Categorical Series in Practice#

To illustrate how one works with Categorical Series, let’s make a toy version of this customer dataset:

import pandas as pd
import numpy as np

customers = pd.DataFrame(
    {
        "customer": ["Bob", "Aditya", "Francisco", "Shufan"],
        "state": ["Colorado", "Tennessee", "Colorado", "Virginia"],
    }
)
customers
customer state
0 Bob Colorado
1 Aditya Tennessee
2 Francisco Colorado
3 Shufan Virginia
customers.dtypes
customer    object
state       object
dtype: object

As we can see, state begins its life as a standard object Series, but we can convert it to a Categorical with .astype("category"):

customers["state"] = customers["state"].astype("category")
customers
customer state
0 Bob Colorado
1 Aditya Tennessee
2 Francisco Colorado
3 Shufan Virginia

As you can see, at first glance nothing about this column has changed. But if we pull it out, you can see it’s dtype is category and that the Categories associated with the Series (the lookup table) contains three values: "Colorado", "Tennessee" and “Virginia":

customers["state"]
0     Colorado
1    Tennessee
2     Colorado
3     Virginia
Name: state, dtype: category
Categories (3, object): ['Colorado', 'Tennessee', 'Virginia']

And if you want to, you can see the two underlying pieces directly:

customers["state"].cat.categories
Index(['Colorado', 'Tennessee', 'Virginia'], dtype='object')
customers["state"].cat.codes
0    0
1    1
2    0
3    2
dtype: int8

But as we said, in most cases category Series will operate just like object Series. Subsetting, for example, will work just as it would with an object Series:

customers.loc[customers["state"] == "Colorado"]
customer state
0 Bob Colorado
2 Francisco Colorado

The only place that problems may arise is that one cannot make arbitrary edits to a category Series — if you try and set a cell to have a value that isn’t in the current Categories table, you will get an error:


customers.loc[customers["state"] == "Colorado", "state"] = "Kansas"

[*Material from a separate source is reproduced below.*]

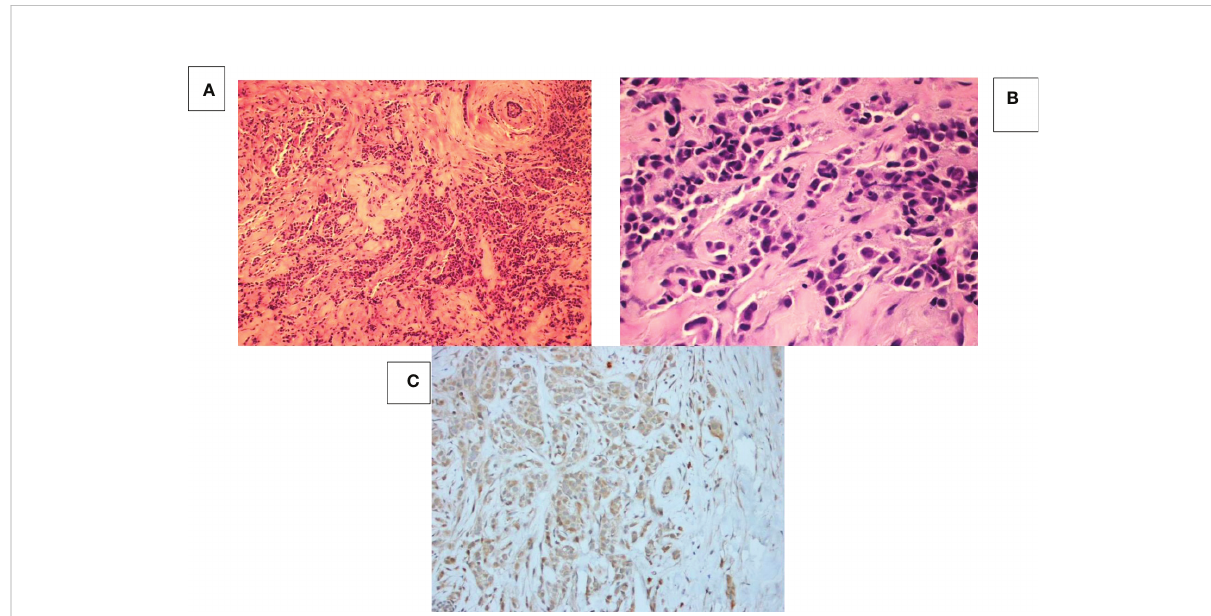
FIGURE 2 Breast mass at 6 o ’ clock position. (A) HE staining at 100x magni fi cation shows tumor cells with sheets, tubular, cords or single cell formation in fi ltrating through desmoplastic stroma. (B) HE staining at 400x magni fi cation shows moderately differentiated tumor cells with high nuclear: cytoplasmic ratio and pleomorphic hyperchromatic nuclei in fi ltrating through desmoplastic stroma. (C) hCG IHC shows that all the cancer cells are negative for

TypeError                                 Traceback (most recent call last)
/Users/nce8/github/practicaldatascience_book/notebooks/class_3/week_2/37_object_and_categorical_dtypes.ipynb Cell 22 line 1
----> 1 customers.loc[customers["state"] == "Colorado", "state"] = "Kansas"

[...]

TypeError: Cannot setitem on a Categorical with a new category (Kansas), set the categories first

You can add novel values, to be clear, you just have to add the category first:

customers["state"] = customers["state"].cat.add_categories(["Kansas"])
customers["state"]
0     Colorado
1    Tennessee
2     Colorado
3     Virginia
Name: state, dtype: category
Categories (4, object): ['Colorado', 'Tennessee', 'Virginia', 'Kansas']
customers.loc[customers["state"] == "Colorado", "state"] = "Kansas"
customers
customer state
0 Bob Kansas
1 Aditya Tennessee
2 Francisco Kansas
3 Shufan Virginia

Why Not Always Use Categoricals?#

Categoricals are great, but they are only useful when your object Series has a relatively small number of unique values. If you tried to convert an object Series with hundreds of thousands of addresses — and nearly all of them were unique — into a category Series, then pandas would have to create a lookup table that had… hundreds of thousands of unique entries (essentially, it would just be recreating your original object Series). And so there would be no real performance benefit.